== Task set ==
• A. Render the sentence "All events before this time have arrived" from the stream processing guide into Spanish.
• B. Carry on the stream processing guide, picking up right after its final line.

== Source document ==
-----
Stream Processing

Patterns and technologies for real-time data processing, event streaming, and stream analytics.

When to Use This Skill

Designing real-time data pipelines
Choosing stream processing frameworks
Implementing event-driven architectures
Building real-time analytics
Understanding streaming vs batch trade-offs

Batch vs Streaming

Comparison

Aspect	Batch	Streaming
Latency	Minutes to hours	Milliseconds to seconds
Data	Bounded (finite)	Unbounded (infinite)
Processing	Process all at once	Process as it arrives
State	Recompute each run	Maintain continuously
Complexity	Lower	Higher
Cost	Often lower	Often higher

When to Use Streaming

Use streaming when:
- Real-time responses required (<1 minute)
- Events need immediate action (fraud, alerts)
- Data arrives continuously
- Users expect live updates
- Time-sensitive business decisions

Use batch when:
- Daily/hourly reports sufficient
- Complex transformations needed
- Cost optimization priority
- Historical analysis
- One-time processing

Stream Processing Concepts

Event Time vs Processing Time

Event Time: When event actually occurred
Processing Time: When event is processed

Example:
┌─────────────────────────────────────────────────────────┐
│ Event: Purchase at 10:00:00 (event time)                │
│ Network delay: 5 seconds                                │
│ Processing: 10:00:05 (processing time)                  │
└─────────────────────────────────────────────────────────┘

Why it matters:
- Late events need handling
- Ordering not guaranteed
- Watermarks track progress

Watermarks

Watermark = "All events before this time have arrived"
-----
== Input data ==
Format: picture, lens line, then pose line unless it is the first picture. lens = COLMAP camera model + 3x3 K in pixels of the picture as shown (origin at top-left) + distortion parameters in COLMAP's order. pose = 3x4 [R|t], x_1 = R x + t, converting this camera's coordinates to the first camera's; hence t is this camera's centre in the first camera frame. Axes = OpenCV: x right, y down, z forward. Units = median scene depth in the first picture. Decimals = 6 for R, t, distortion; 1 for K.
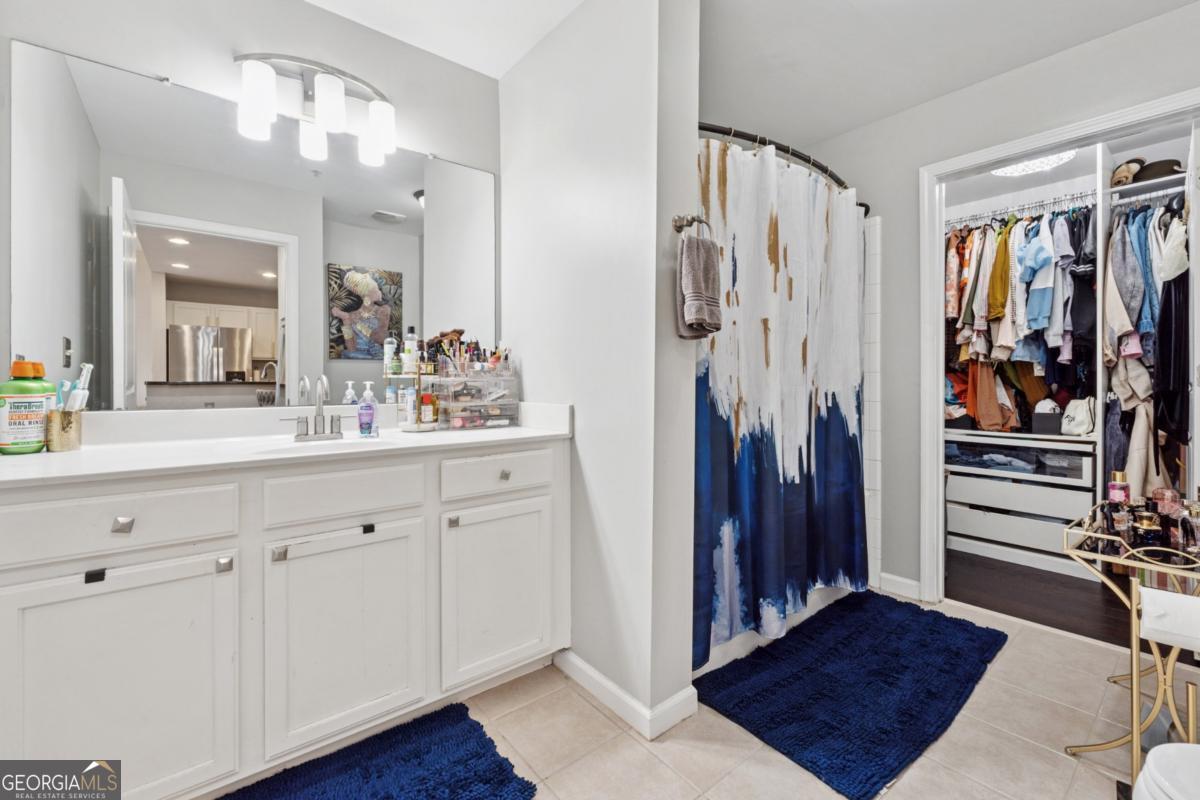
lens RADIAL K [[503.2, 0, 601.0], [0, 503.2, 385.4], [0, 0, 1]] dist [-0.006698, 0.000976]
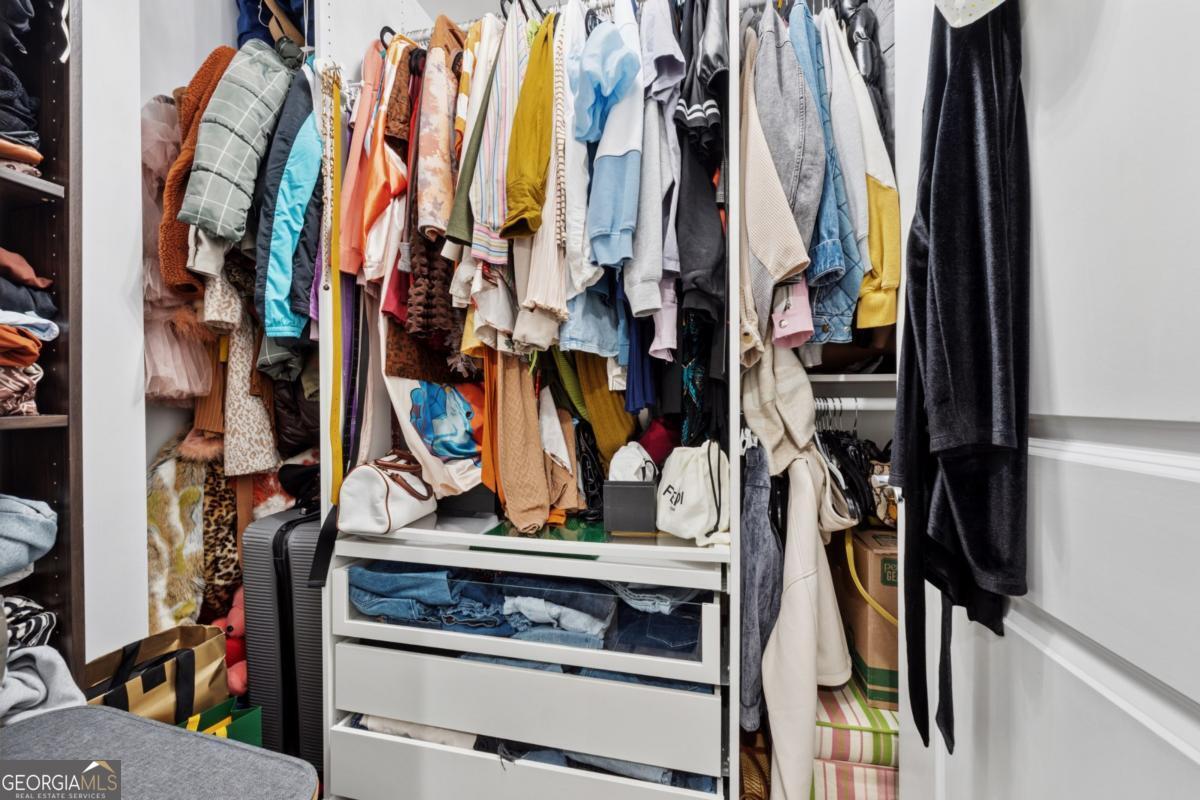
-----
== Results for each task ==
• A. Todos los eventos anteriores a este momento han llegado.

• B.
Event stream:
──[10:01]──[10:02]──[10:00]──[10:03]──[Watermark: 10:00]──

Allows system to:
- Know when window is complete
- Handle late events
- Balance latency vs completeness

Windows

Tumbling Window (fixed, non-overlapping):
|─────|─────|─────|
0     5    10    15 (seconds)

Sliding Window (fixed, overlapping):
|─────|
  |─────|
    |─────|
Size: 5s, Slide: 2s

Session Window (activity-based):
|──────|     |───────────|    |───|
User activity with gaps defines windows

Count Window:
Process every N events

State Management

Stateful operations require maintained state:
- Aggregations (sum, count, avg)
- Joins between streams
- Pattern detection
- Deduplication

State backends:
- In-memory (fast, limited)
- RocksDB (larger, persistent)
- External (Redis, database)

Stream Processing Frameworks

Apache Kafka Streams

Characteristics:
- Library (not a cluster)
- Exactly-once semantics
- Kafka-native
- Java/Scala

Best for:
- Kafka-centric architectures
- Simpler transformations
- Microservices

Example topology:
source → filter → map → aggregate → sink

Apache Flink

Characteristics:
- Distributed cluster
- True streaming (not micro-batch)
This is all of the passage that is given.